TCFD (Task Force on Climate-related Financial Disclosures)
An organization created by the Financial Stability Board to develop recommendations for more effective climate-related disclosures. Peadar Duffy notes its creation was driven by capital markets needing better tools to understand climate-related uncertainties.
Value Creation Model
A modern governance approach, contrasted with the 20th-century shareholder primacy model, where the board’s objective is to create value in a sustainable manner. This involves embedding sustainability issues into the core strategy and considering the needs of all stakeholders.

Prof. Mervyn King

Patron, Good Governance Academy

Mervyn King is a Senior Counsel, former Judge of the Supreme Court of South Africa, and designated Chartered Director (South Africa). He is Professor Extraordinaire at the University of South Africa, Honorary Professor at the Universities of Pretoria and Cape Town, and a Visiting Professor at Rhodes University. He has honorary Doctorates from Wits University and Stellenbosch University in South Africa, Leeds University in the UK, and Deakin University in Australia.

 

Mervyn is honorary fellow of the Institute of Chartered Accountants of England and Wales; the Institute of Internal Auditors of the UK; the Chartered Institute of Management Accountants; the Certified Public Accountants of Australia; the Chartered Institute of Public Relations of the UK, and the Chartered Secretaries and Administrators.

 

Mervyn is Chair Emeritus of the King Committee on Corporate Governance in South Africa, as well as of the Value Reporting Foundation (incorporating the International Integrated Reporting Council and SASB) and the Global Reporting Initiative (GRI). He has received Lifetime Achievement Awards for promoting quality corporate governance globally, from several institutions.

 

Mervyn chairs the Good Law Foundation and has chaired the United Nations Committee of Eminent persons on Governance and Oversight. He is a member of the Private Sector Advisory Group to the World Bank on Corporate Governance and of the ICC Court of Arbitration in Paris.

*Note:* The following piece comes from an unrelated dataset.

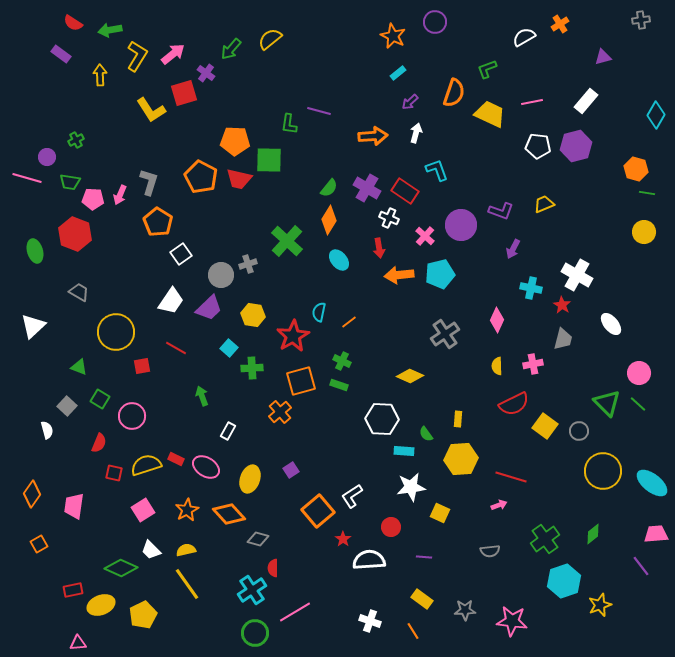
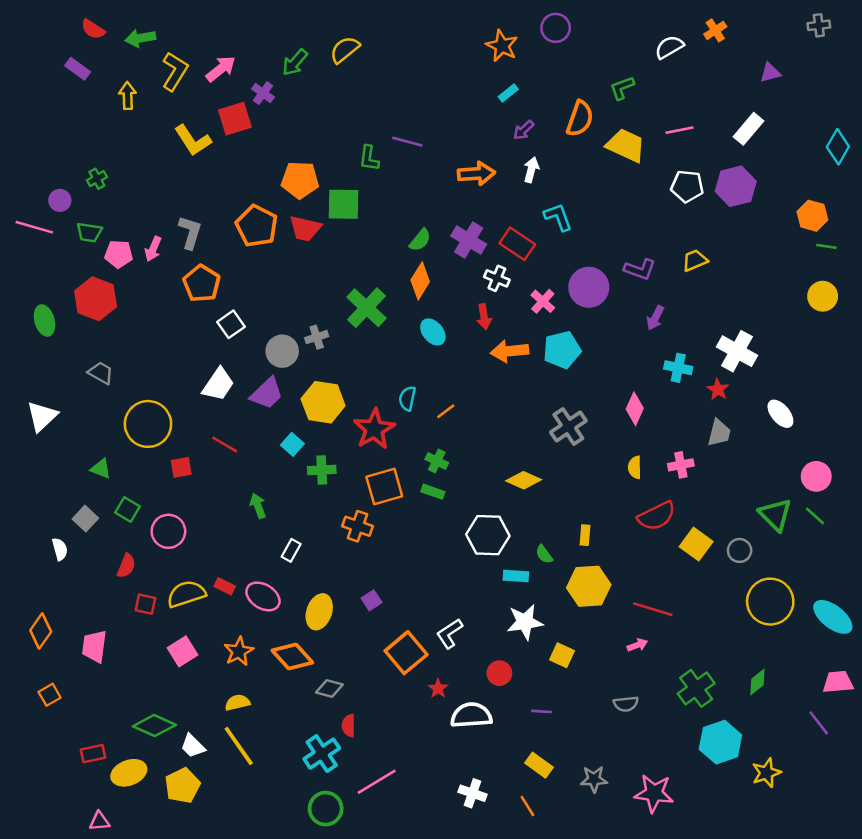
yellow hexagon: (253, 315) -> (323, 402), size x1.4
orange cross: (280, 412) -> (358, 526), turned -30
white trapezoid: (151, 550) -> (193, 746), moved

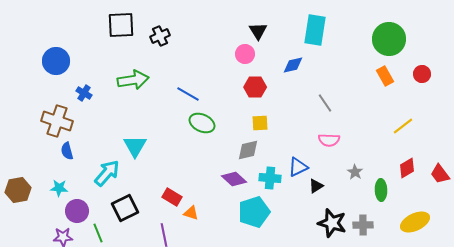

Mervyn currently chairs the African Integrated Reporting Council and the Integrated Reporting Committee of South Africa and is Patron of the Good Governance Academy.

 

Mervyn has been a chair, director and chief executive of several companies listed on the London, Luxembourg and Johannesburg Stock Exchanges. He has consulted, advised and spoken on legal, business, advertising, sustainability and corporate governance issues in over 60 countries and has received many awards from international bodies around the world including the World Federation of Stock Exchanges and the International Federation of Accountants.

 

He is the author of many books on governance, sustainability and reporting, the latest being “The Healthy Company.”